EXERCISE AIM —
Return copies of the lines below that mention "Right".

RECORDS SHOWN section start

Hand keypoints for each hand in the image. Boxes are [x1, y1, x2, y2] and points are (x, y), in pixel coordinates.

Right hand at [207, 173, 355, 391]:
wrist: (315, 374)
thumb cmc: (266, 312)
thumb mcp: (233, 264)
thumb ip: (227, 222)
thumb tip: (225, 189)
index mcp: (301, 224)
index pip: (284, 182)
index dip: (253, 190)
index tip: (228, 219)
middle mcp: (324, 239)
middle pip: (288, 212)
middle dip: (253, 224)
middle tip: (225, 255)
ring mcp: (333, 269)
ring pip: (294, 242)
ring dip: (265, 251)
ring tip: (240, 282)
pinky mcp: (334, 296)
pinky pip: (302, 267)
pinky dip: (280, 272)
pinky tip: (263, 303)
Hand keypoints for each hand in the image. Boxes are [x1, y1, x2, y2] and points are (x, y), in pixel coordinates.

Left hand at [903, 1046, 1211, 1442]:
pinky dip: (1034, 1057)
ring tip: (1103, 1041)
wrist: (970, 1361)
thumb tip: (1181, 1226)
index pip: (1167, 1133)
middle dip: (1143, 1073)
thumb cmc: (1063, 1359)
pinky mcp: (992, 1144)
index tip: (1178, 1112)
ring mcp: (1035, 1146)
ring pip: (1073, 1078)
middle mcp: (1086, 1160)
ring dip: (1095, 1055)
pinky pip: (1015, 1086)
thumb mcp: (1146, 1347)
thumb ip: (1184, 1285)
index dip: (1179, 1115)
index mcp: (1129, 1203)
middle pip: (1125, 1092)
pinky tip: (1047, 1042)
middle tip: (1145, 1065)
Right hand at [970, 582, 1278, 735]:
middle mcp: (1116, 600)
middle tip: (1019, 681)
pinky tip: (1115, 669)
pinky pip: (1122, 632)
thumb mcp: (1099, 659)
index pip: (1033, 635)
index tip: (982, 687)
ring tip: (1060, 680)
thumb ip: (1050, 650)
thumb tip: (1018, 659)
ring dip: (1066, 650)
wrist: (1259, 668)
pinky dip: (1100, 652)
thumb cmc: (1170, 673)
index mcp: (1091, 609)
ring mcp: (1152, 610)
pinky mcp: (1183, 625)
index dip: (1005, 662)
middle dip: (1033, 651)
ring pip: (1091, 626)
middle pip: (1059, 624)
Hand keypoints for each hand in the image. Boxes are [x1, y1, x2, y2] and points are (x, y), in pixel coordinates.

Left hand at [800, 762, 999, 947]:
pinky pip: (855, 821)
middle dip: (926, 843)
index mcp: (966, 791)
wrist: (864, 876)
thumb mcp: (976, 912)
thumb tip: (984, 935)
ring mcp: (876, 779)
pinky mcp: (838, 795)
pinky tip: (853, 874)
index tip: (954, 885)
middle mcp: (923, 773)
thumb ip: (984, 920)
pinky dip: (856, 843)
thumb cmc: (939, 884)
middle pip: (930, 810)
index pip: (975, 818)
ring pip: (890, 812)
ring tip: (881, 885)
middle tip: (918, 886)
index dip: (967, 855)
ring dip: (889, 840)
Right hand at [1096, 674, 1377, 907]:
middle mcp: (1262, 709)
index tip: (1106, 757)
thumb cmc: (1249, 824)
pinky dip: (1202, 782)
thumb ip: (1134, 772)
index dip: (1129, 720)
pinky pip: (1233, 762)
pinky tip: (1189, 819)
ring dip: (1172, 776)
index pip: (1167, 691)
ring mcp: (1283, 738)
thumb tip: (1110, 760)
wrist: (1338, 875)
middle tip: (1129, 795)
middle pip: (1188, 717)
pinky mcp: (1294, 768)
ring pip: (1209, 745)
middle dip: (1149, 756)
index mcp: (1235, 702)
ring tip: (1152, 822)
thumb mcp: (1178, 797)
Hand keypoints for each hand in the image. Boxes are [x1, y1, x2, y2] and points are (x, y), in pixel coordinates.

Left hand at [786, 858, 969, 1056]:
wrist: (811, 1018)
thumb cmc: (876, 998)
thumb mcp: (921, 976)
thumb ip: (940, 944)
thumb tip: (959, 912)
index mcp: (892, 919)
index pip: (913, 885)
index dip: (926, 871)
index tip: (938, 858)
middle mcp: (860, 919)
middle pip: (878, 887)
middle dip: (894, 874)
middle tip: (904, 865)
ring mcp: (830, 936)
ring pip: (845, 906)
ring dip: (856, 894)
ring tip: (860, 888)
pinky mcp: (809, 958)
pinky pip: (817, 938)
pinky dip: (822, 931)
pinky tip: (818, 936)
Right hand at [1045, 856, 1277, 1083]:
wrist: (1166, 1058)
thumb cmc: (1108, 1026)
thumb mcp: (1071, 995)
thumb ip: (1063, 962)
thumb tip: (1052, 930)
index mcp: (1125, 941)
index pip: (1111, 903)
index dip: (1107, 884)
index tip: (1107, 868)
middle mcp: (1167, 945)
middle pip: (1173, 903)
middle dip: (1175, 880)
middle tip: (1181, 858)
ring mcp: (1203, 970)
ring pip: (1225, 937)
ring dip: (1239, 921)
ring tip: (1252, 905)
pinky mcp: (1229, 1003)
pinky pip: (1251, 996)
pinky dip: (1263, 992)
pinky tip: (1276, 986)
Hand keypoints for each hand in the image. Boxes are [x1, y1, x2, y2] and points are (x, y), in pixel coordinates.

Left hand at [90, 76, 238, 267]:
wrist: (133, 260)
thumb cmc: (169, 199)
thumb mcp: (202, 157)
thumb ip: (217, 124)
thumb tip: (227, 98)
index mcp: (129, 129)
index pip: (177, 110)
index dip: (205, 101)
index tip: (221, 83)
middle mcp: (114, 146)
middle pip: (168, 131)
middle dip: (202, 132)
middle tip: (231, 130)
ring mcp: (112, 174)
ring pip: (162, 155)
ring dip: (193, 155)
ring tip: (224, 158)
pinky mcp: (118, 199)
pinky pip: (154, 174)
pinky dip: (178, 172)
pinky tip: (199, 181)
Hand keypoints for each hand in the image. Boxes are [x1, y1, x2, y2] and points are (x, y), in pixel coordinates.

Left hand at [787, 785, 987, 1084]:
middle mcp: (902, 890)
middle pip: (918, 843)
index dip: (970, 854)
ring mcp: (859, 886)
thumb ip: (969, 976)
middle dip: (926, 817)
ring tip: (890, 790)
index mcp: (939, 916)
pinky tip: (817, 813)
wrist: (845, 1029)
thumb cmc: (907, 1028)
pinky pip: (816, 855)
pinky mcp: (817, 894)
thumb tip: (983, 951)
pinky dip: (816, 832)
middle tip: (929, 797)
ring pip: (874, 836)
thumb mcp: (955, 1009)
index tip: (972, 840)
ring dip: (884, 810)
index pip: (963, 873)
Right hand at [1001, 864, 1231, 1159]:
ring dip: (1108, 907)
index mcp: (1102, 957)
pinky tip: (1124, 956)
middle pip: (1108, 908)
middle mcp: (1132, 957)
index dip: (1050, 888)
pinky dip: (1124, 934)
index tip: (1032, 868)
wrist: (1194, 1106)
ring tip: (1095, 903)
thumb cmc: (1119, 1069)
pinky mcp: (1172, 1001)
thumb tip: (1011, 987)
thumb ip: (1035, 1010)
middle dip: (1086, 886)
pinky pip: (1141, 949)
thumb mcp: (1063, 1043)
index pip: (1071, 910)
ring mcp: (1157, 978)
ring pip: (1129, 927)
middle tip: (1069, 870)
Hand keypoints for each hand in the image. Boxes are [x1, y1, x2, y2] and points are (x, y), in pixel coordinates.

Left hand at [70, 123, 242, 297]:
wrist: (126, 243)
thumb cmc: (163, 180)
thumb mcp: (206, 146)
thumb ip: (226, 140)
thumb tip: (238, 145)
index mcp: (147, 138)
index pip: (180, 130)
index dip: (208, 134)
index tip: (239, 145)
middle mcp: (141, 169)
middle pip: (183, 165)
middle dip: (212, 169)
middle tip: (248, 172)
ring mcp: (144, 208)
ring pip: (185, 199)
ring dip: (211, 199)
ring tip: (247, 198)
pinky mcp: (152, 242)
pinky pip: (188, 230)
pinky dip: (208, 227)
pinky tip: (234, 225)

RECORDS SHOWN section end

EXERCISE RESULT —
Right hand at [207, 173, 355, 391]:
Right hand at [970, 582, 1278, 735]:
Right hand at [1096, 674, 1377, 907]:
Right hand at [1045, 856, 1277, 1083]:
Right hand at [1001, 864, 1231, 1159]:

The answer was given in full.